Saved entries:

/---

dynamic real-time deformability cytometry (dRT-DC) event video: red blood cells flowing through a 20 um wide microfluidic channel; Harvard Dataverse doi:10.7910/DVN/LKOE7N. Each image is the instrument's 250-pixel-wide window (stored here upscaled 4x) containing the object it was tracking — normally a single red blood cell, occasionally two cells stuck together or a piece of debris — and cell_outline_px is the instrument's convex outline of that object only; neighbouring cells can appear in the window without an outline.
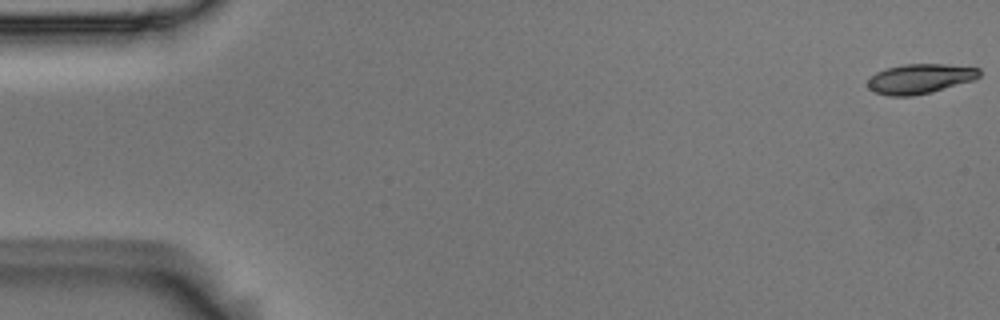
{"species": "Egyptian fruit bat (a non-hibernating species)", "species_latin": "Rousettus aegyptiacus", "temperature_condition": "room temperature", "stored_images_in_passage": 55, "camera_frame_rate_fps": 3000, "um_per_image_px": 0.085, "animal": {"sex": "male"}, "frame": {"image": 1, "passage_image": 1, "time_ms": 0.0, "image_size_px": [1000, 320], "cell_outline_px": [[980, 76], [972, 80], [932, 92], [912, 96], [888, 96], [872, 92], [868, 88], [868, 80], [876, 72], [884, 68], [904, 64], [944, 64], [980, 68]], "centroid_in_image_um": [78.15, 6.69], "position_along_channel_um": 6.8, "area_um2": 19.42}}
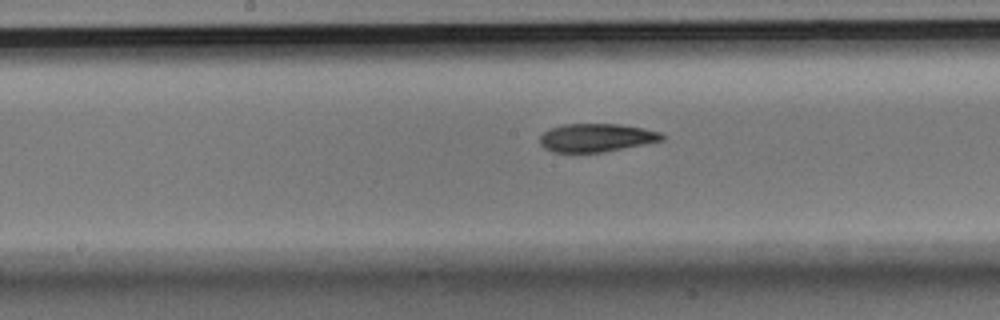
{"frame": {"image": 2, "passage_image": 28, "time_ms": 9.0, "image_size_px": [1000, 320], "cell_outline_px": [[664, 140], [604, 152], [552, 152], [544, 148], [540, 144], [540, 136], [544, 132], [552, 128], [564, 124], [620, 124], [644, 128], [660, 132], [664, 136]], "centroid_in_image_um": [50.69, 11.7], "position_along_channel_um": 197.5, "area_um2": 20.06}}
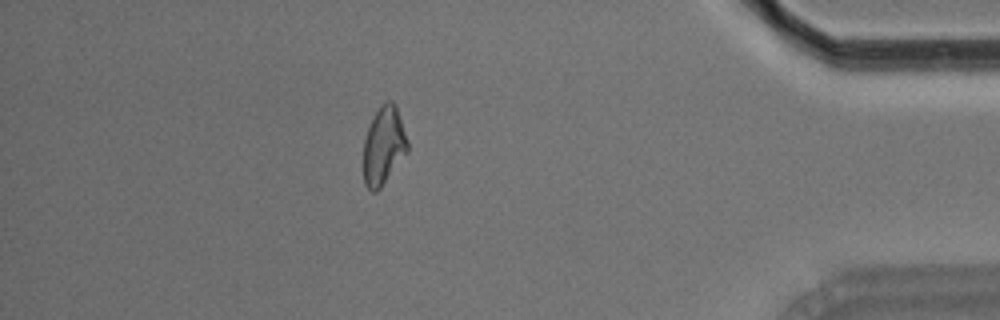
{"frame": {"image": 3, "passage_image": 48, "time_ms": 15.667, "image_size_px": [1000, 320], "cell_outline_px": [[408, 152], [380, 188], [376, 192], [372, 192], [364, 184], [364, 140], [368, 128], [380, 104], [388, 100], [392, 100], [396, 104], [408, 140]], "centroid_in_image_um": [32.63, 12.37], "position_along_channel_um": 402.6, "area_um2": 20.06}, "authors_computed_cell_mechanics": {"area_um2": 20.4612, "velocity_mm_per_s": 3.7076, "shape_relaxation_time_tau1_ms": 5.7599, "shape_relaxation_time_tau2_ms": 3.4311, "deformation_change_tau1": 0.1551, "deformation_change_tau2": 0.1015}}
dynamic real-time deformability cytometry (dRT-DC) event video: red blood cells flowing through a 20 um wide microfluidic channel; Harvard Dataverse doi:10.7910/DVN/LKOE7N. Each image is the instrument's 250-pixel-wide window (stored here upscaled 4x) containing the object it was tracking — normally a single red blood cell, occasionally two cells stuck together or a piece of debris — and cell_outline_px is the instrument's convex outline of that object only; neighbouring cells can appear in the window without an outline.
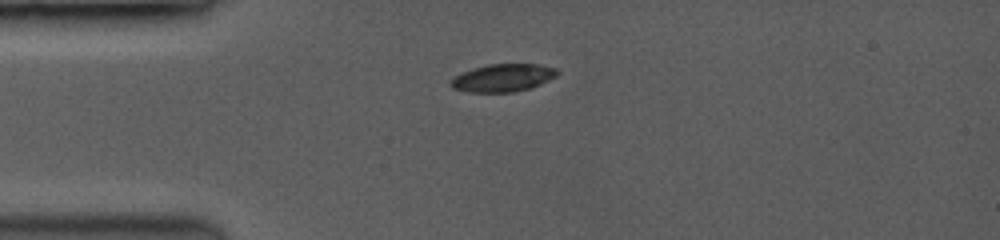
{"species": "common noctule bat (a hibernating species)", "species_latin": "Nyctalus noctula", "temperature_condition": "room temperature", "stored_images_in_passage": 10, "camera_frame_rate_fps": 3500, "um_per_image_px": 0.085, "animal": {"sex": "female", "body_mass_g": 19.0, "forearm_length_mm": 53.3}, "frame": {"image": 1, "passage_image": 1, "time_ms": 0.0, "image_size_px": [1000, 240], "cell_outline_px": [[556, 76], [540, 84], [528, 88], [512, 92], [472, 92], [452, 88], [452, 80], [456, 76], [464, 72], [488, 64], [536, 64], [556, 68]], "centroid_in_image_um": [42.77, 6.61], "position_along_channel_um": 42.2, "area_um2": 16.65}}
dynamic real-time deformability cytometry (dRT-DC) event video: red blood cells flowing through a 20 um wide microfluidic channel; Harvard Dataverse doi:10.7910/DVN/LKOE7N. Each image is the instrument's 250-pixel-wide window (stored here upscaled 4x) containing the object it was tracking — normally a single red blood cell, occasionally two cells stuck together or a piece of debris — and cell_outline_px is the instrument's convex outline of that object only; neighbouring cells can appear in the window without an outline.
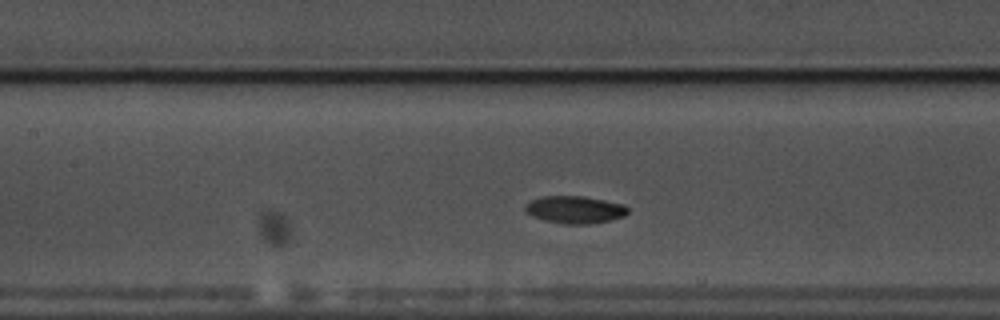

\---

### The request
Write out the records above once more, word for word, with no pictures.

### Solution to this exercise
dynamic real-time deformability cytometry (dRT-DC) event video: red blood cells flowing through a 20 um wide microfluidic channel; Harvard Dataverse doi:10.7910/DVN/LKOE7N. Each image is the instrument's 250-pixel-wide window (stored here upscaled 4x) containing the object it was tracking — normally a single red blood cell, occasionally two cells stuck together or a piece of debris — and cell_outline_px is the instrument's convex outline of that object only; neighbouring cells can appear in the window without an outline.
{"species": "Egyptian fruit bat (a non-hibernating species)", "species_latin": "Rousettus aegyptiacus", "temperature_condition": "room temperature", "stored_images_in_passage": 55, "camera_frame_rate_fps": 3000, "um_per_image_px": 0.085, "animal": {"sex": "male"}, "frame": {"image": 1, "passage_image": 1, "time_ms": 0.0, "image_size_px": [1000, 320], "cell_outline_px": [[980, 76], [972, 80], [932, 92], [912, 96], [888, 96], [872, 92], [868, 88], [868, 80], [876, 72], [884, 68], [904, 64], [944, 64], [980, 68]], "centroid_in_image_um": [78.15, 6.69], "position_along_channel_um": 6.8, "area_um2": 19.42}}
{"frame": {"image": 2, "passage_image": 28, "time_ms": 9.0, "image_size_px": [1000, 320], "cell_outline_px": [[664, 140], [604, 152], [552, 152], [544, 148], [540, 144], [540, 136], [544, 132], [552, 128], [564, 124], [620, 124], [644, 128], [660, 132], [664, 136]], "centroid_in_image_um": [50.69, 11.7], "position_along_channel_um": 197.5, "area_um2": 20.06}}
{"frame": {"image": 3, "passage_image": 48, "time_ms": 15.667, "image_size_px": [1000, 320], "cell_outline_px": [[408, 152], [380, 188], [376, 192], [372, 192], [364, 184], [364, 140], [368, 128], [380, 104], [388, 100], [392, 100], [396, 104], [408, 140]], "centroid_in_image_um": [32.63, 12.37], "position_along_channel_um": 402.6, "area_um2": 20.06}, "authors_computed_cell_mechanics": {"area_um2": 20.4612, "velocity_mm_per_s": 3.7076, "shape_relaxation_time_tau1_ms": 5.7599, "shape_relaxation_time_tau2_ms": 3.4311, "deformation_change_tau1": 0.1551, "deformation_change_tau2": 0.1015}}
dynamic real-time deformability cytometry (dRT-DC) event video: red blood cells flowing through a 20 um wide microfluidic channel; Harvard Dataverse doi:10.7910/DVN/LKOE7N. Each image is the instrument's 250-pixel-wide window (stored here upscaled 4x) containing the object it was tracking — normally a single red blood cell, occasionally two cells stuck together or a piece of debris — and cell_outline_px is the instrument's convex outline of that object only; neighbouring cells can appear in the window without an outline.
{"species": "common noctule bat (a hibernating species)", "species_latin": "Nyctalus noctula", "temperature_condition": "room temperature", "stored_images_in_passage": 10, "camera_frame_rate_fps": 3500, "um_per_image_px": 0.085, "animal": {"sex": "female", "body_mass_g": 19.0, "forearm_length_mm": 53.3}, "frame": {"image": 1, "passage_image": 1, "time_ms": 0.0, "image_size_px": [1000, 240], "cell_outline_px": [[556, 76], [540, 84], [528, 88], [512, 92], [472, 92], [452, 88], [452, 80], [456, 76], [464, 72], [488, 64], [536, 64], [556, 68]], "centroid_in_image_um": [42.77, 6.61], "position_along_channel_um": 42.2, "area_um2": 16.65}}
dynamic real-time deformability cytometry (dRT-DC) event video: red blood cells flowing through a 20 um wide microfluidic channel; Harvard Dataverse doi:10.7910/DVN/LKOE7N. Each image is the instrument's 250-pixel-wide window (stored here upscaled 4x) containing the object it was tracking — normally a single red blood cell, occasionally two cells stuck together or a piece of debris — and cell_outline_px is the instrument's convex outline of that object only; neighbouring cells can appear in the window without an outline.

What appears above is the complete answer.